Some want a beach wedding whereas others want a wedding in a Vineyard somewhere.
However, knowing the kind of wedding is only half the battle.
Now you have to select the actual destination where the wedding will be held and that’s not always the easiest thing to figure out.
There are a lot of factors that come into play when selecting a city and they will determine the attendance and the success of your destination wedding.
Selecting the wrong location can have some disastrous results. In one case, a friend of ours had to cancel a wedding because the couple booked the event in Fiji and none of their guests were willing to travel that far.
Not only did they end up paying fees to cancel, they also had to reschedule a wedding closer to home.
Here are factors to look into before deciding on the destination for your wedding.
How easy is it to get to the destination
The easier the location is to get to, the more people you can expect to show up. And if you want to restrict the number of people showing up, select a location that is more remote.
Look into how long the flights are from your hometown, and how many connections are required. Also does the destination require getting visas? Do you have to go through customs? Are there any vaccinations that need to be taken? What kind of commitment is involved in getting guests there?
Lastly, what is the transportation time from the airport to the hotel. Some islands are so remote that you have to travel three hours in a car before taking a ferry to the island.
How expensive is it to get to
Your guests may care about you deeply, but price will play a big part in their decision to attend. If you select a location that is not affordable, you are going to turn off all the folks that are on the fence about attending.
And the ones that do come will have added stress about how much they can spend at the location.
Start by looking into locations that reflect your style and are affordable to get to for the majority of guests.
For example, if you are looking to get married at a beach, then it would be easier on the wallet to wed in Jamaica, instead of a more secluded place like St. Nevis. Jamaica would offer the same beach wedding but your guests will spend much less getting there.

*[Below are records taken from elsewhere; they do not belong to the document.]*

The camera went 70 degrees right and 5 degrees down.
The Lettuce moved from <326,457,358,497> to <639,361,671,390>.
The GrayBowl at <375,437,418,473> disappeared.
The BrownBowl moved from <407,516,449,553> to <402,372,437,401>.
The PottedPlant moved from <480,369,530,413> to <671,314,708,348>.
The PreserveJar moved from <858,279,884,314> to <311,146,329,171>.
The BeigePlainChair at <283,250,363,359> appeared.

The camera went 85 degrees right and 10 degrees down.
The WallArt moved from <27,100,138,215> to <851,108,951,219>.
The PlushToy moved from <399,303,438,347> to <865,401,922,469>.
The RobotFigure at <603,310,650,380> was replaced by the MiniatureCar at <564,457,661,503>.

Also, if affordability is an issue, then make sure to block hotel rooms at 2-3 star hotels instead of the higher end options. Blocking hotel rooms will provide guests a discounted room rate, along with addition amenities like free shuttle service or free Wifi. If you need help getting group rates, start by filling out this group booking form.
Total travel time
Take into account how much time guests are going to travel in order to get to the wedding. If the wedding is over a weekend, then it does not make much sense for guests to have to travel a whole day there and back. That would not leave them enough time to enjoy themselves.

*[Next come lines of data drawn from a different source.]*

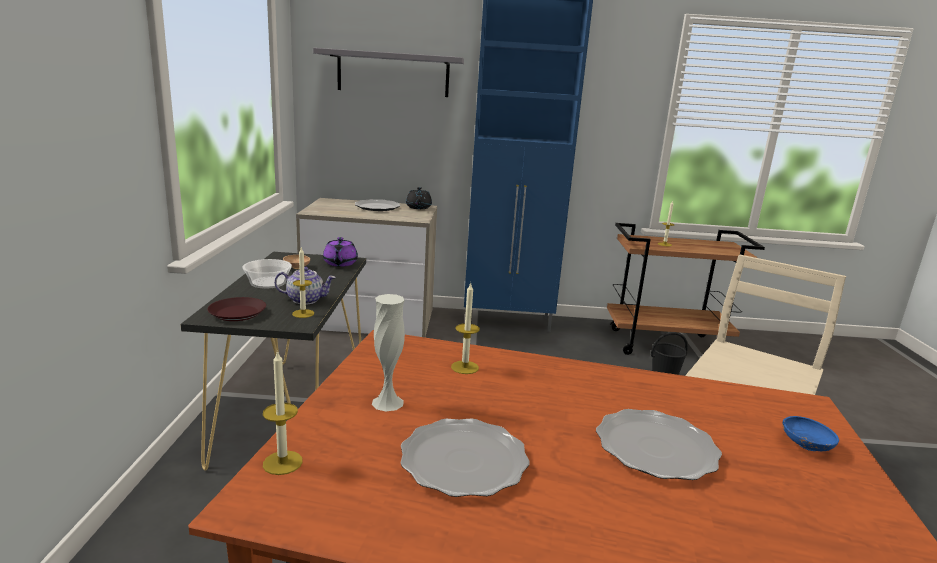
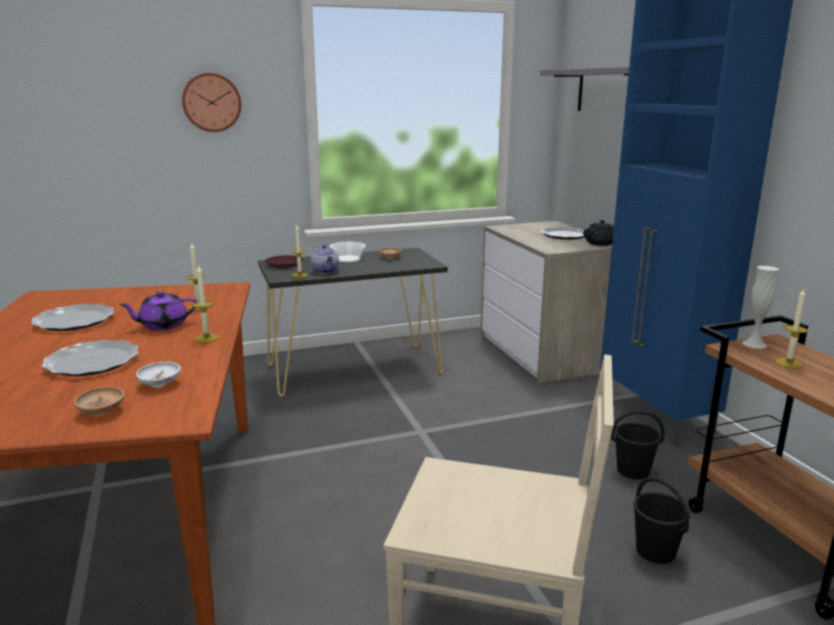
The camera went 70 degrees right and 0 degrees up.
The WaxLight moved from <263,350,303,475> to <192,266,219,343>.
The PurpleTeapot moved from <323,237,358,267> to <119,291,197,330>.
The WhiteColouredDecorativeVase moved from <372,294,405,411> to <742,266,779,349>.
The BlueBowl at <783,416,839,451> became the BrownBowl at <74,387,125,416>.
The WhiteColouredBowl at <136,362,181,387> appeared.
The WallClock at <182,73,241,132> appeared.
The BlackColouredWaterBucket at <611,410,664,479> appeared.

Also, at the destination, take into account how long it takes to get to the hotel. If the drive after a long flight is another hour, then you may want to reconsider the location itself. As a rule, the farther away a destination, the less people will attend your destination wedding.
How convenient is it to get to your destination wedding? How many flights depart daily? How many connections are required for the average guest to get to the wedding? Do airlines offer group rates?
Remember that flights that are not direct add more hassle and complications in terms of travel time, lost luggage, and missed connections. The last thing you want is someone to miss the wedding due to a missed flight or worse, lose their luggage and have nothing to wear at the wedding.
Ease of getting married there
When narrowing down cities, look into how complicated it is to get married there.
Some destinations, like French Polynesia, require one of you to stay there for 30 days before you can wed. Other destinations, like Las Vegas, provide instant weddings.
Look into how long it takes to get marriage license and what the residency requirements are before deciding on a location.
Weather plays a big role in where you can get married.
For example, if you can only get married in the summer, then it does not make much sense to book a destination wedding in Florida (too hot!). But other beach destinations may be available (like the pacific side of Mexico) that would serve a similar beach wedding experience but with much better weather.
Look into the average temperature and rainfall before you finalize a wedding destination to ensure that you don’t end up booking at the wrong time of year.
Try to avoid booking a destination wedding during peak season. Not only will it be expensive for guests to fly in and out, you will end up paying through the nose for vendors, ceremony locations and hotel rooms.
Try booking during the months before or immediately after peak season when the weather is still nice but the costs are significantly lower.
What is the primary language used at the destination? How easy is to deal with vendors? How easy is it for guests to get around if they don’t know the language?
Ideally, select a destination where the primary language is English and if you don’t, then consider hiring a translator to help guests get acquainted once they arrive.
Selecting a location for a destination wedding is a delicate balance between what you want and what is realistic for your guests. By being considerate of your guests needs alongside yours, you will make it very difficult for anyone to turn down your destination wedding invites.